About 85 percent of personnel surveyed viewed program case management staff as very important, according to the report. But these staff members are often overworked and have responsibilities that stretch across multiple roles. And if they leave their jobs, it can sometimes undermine the stability of the programs and the relationships they built with the students.
“Just like any field, we have turnover,” said Rachel Strawn, director of the Virginia community college program for students who were in foster care, Great Expectations. “That’s challenging, because, if you’ve built up relationships in the community and on campus with students and also with local Department of Social Services workers, then the coach goes on to another role … then the new coach kind of has to start all over.”
Lori Tiller, co-director of Embark, the foster support network for Georgia’s public colleges and universities, said designating foster-focused staff, decreasing turnover and institutionalizing programs is one of her goals.
That way, “when that amazingly supportive person that’s running the program leaves for wonderful opportunities, it will continue without them,” she said.
Need for Support
Building staff and expanding campus programs and state networks requires the support of university leaders and state lawmakers, however.
The report noted survey responses by staff members who said their colleges’ leaders were not always supportive and at times stigmatized or ignored foster-support programs entirely. Respondents cited “lack of support and understanding,” “red tape” and leaders who viewed foster youth as “just a ‘hard-luck’ case.”

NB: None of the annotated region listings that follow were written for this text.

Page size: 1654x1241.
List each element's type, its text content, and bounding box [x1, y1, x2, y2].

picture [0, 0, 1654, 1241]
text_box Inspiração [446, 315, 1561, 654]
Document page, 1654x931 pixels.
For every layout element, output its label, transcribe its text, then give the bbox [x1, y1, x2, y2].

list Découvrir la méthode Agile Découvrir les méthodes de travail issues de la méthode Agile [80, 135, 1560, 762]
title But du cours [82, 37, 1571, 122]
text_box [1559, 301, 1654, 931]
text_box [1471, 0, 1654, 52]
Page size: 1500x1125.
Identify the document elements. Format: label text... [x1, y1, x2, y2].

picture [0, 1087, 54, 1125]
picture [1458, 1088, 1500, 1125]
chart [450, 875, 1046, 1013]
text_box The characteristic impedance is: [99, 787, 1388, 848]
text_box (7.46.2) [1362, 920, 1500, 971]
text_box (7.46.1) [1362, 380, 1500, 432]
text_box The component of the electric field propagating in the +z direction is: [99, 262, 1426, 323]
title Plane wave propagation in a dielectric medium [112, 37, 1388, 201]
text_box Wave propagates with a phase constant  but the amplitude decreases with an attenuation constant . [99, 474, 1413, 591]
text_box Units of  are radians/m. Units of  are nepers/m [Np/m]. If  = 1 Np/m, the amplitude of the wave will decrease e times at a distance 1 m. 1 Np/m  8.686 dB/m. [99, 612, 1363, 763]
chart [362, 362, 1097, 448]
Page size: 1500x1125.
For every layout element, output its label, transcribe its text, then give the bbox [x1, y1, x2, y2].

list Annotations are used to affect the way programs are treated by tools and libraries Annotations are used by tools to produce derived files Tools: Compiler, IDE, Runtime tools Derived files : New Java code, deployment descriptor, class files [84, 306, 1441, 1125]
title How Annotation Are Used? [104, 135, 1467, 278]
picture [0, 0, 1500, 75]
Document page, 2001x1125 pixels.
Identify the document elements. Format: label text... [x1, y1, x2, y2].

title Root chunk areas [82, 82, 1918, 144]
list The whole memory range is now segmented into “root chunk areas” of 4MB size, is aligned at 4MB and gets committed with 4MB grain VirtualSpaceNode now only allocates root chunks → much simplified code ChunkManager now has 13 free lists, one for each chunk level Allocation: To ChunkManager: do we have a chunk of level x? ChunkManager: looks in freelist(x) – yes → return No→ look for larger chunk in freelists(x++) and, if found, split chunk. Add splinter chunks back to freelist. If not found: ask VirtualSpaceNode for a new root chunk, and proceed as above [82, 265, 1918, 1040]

“It feels a bit sad, because we know that when staff members in higher ed have support and feel supported from the leadership, they’re able to do a better job of supporting their students, therefore their students do better on campus,” Whitman said. “There is an entire ecosystem … and then everyone wins.”
But the advocacy by those who work with and on behalf of this population of students hasn’t gone entirely without notice. It’s led to growing awareness by lawmakers in several states where legislatures have approved funding to create or expand programs for youths transitioning out of the foster care system.
Maggie Stevens, CEO of the Indiana-based nonprofit Foster Success, said her state legislators have paid attention, listened to and prioritized support for the foster care community.
“I think the No. 1 thing that we all need to do is to continue to raise awareness about this population in general,” Stevens said. “Making sure that our university leaders, that our legislators know that these young people are in our communities, they’re on our campus, and they are the individuals who will be in our workforce.”